• [TASK LIST]
a) In the Bermuda Triangle forum thread, where does Dean say the late-'90s spate of UFO sightings happened?
b) Write the next part of the Bermuda Triangle forum thread, picking up after its final sentence.

***** SOURCE EXTRACT

# Is the Burmuda Triangle a SciFi concept?



## Dean (Jan 19, 2006)

I have long been interested in the mystery of the Burmuda Triangle, A place where ships and planes disappear in a most startlingly unusual sort of way. I dont know if this is all just poppycock or if something is really going on there. As is usual in the Science Fiction genre, fiction imitates life. I have seen numerous films and documentaries on the triangle and I often wonder if this is real, or, are there genuine explainable answers to why these media enhanced disapperances happen?  So does that make the burmuda triangle a viable SF concept?  It seems to happen in a pattern, like the late 70's  VonDanikens "The Chariots of the Gods?"  and in the late 90's there were a spate of UFO sightings...In Mexico (!) Is there a pattern? could there be a really new twist on the way these "supernatural" things seem to happen cyclically?  I am new to this forum, and I hope this is energetic virginal thought, but I also hope to open a discussion of these events. Are we so sick (periodically) of the real world that on occaision we all tend to look toward the extreme, and find ourselves with our compasses spining in a greenish fog? Information on the triangle seems cyclic, and further it seems boarderline, just beleivable enough to make us curious, and just far fetched enough to make us skeptical, Do you get a " funny feeling " when you read or view information on the Devils Triangle?  I will do my best to feild the samples over the next few weaks to see what you have to say about it.


----------



## dreamwalker (Jan 19, 2006)

Wow, never seen so many questions in one post!
I used to be really captivated with stories of the Triagnle, I think it's the mystery of what happened in those peoples last few moments, and the fact that we'll never actually know.
The thing about the Burmuda Triagnle that grabs so many peoples imagination is that it's a defined area in which (sea and air) "unexplained" phenomina has occured (with witnessnes) and well documented disapearances have happened over recorded history.

I'll be happy for you to give me some facts etc! most of my knowledge on the subject is pretty hazy as it was mainly in childhood I used to think about such things.


----------



## kyektulu (Jan 19, 2006)

*I am always up for a good paranormal story, it would be most dissopointing if everything in our world can be rationally explained by science.
Like you I have seen many mystery programs on the burmuda triangle and it does seem like there is a startaling high number of disserpearences within the triangle.
However it might just be co-incidental, you know how many conspiricy theories there are out there, and the public thirst for them is not waning only expanding.

**********
***** MATERIAL PROVIDED

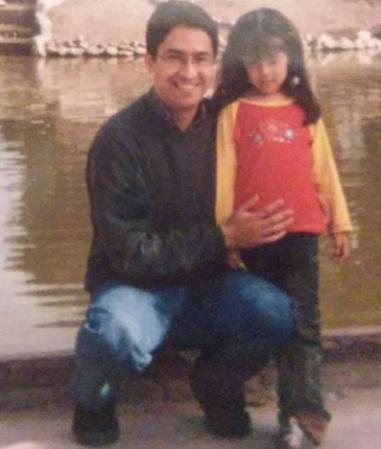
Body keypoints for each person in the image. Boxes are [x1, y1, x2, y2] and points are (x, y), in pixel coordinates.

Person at [71, 2, 297, 446]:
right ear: (150, 61)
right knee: (114, 332)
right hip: (135, 289)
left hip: (209, 286)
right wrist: (224, 237)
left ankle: (215, 383)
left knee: (278, 311)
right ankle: (94, 400)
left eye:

**********

• [LIST OF ANSWERS]
a) In Mexico.

b)
 It seems as long as the word 'unexplained' is attached to these things the media jumps on the band wagon.
To be honest I do hope that this will stay a mystery, its nice to know about these occurences and be that little bit apprehensive if I ever fly through the burmuda triangle.*


----------



## Rane Longfox (Jan 19, 2006)

My grandmother's first husband was flying the Startiger, a BSAA plane, when it dissapeared in the area of the Bermuda Triangle... no details are really known though.


----------



## hermi-nomi (Jan 19, 2006)

The way I understand the mysteries of the Bermuda triangle is that various objects disappear with-in a particular area. Given that I am correct in this, I'll go on to say that I believe a reason for this will be found one day, and as much as I would like that reason to be an X-filesy 'there's an alien spacecraft grounded in the ocean', I think there will be a far more scientific reason such as a magnetism thing. You know, opposites attract ... so there's like different sorts of minerals in the coral that pull in opposite directions, causing a vortex type thing, and anything that gets pulled into the vortex disappears only to reappear once it's travelled so far as not to be affected by the vortex ...
Go on, discredit me ... I'm sure this theory has already been proposed somewhere


----------



## Dean (Jan 19, 2006)

Absolutely Fantastic! Thanks to all for the enthusiasm, and an actual report by the relative of one of the souls lost there, Please dont mistake my excitement as morbid. I had considered Magnetism as well, There are many hypothesis for what truly happens there, why there never seems to be any wreakage, and as frequently a mystery surrounding each disappearance. I feel hopeful that one day all will be revealled. I have to fall back on "hitchhiker"  "_Dont Panic"_  (in very friendly letters.) It is my experience that many times a mystery is only that until someone see's through it to an explanation. Perhaps there is an interdimensional nexus of some kind located in there somewhere, and people, ships or planes get "oopsed" into it, and if they are then aware of the backdoor to "Heaven" or an "intergalactic filling station", well "God,or Aliens, or ?" cant send them back here with the knowledge so he sets them up in a "like new" dimension untill all IS revealled. I am an optimist, I like to think there is a benevolent solution to it all. That is the "What If" and thats the bottom line of it being a Viable subject for discussion by Sci-Fi fans, we have a slightly imaginative side of being sceintists, we might come up with an explanation. Thanks for all the fish!


----------



## Robert M. Blevins (Jan 25, 2006)

Bermuda Triangle? 
Guess what, the Bermuda Triangle is a *very distant* second to another place on Earth where people and airplanes go missing in *much greater numbers:*

*Alaska.*
Yes, that's right. *Alaska*, and the general area surrounding the state has sucked up planes and people by the thousands, most of them without a trace. No ships, though. But, if you are comparing numbers about unsolved disappearances, Alaska wins out over Bermuda Triangle hands down...

The native Alaskans even have a phrase to describe anyone who goes out into the wilderness, either by plane or on foot and never returns. They just say he 'went missing.' Then, everyone understands what is meant.


----------



## Rane Longfox (Jan 25, 2006)

Well Dean, I believe they've come up with a possible explanation for the ships that dissapear, in that there is possibly a vent somewhere that releases huge gushes of air bubbles at random intervals, and if they surface underneath a boat, it then sinks. Unfortunately, they haven't found any evidence of such a vent, or ever seen it happen Nice theory though.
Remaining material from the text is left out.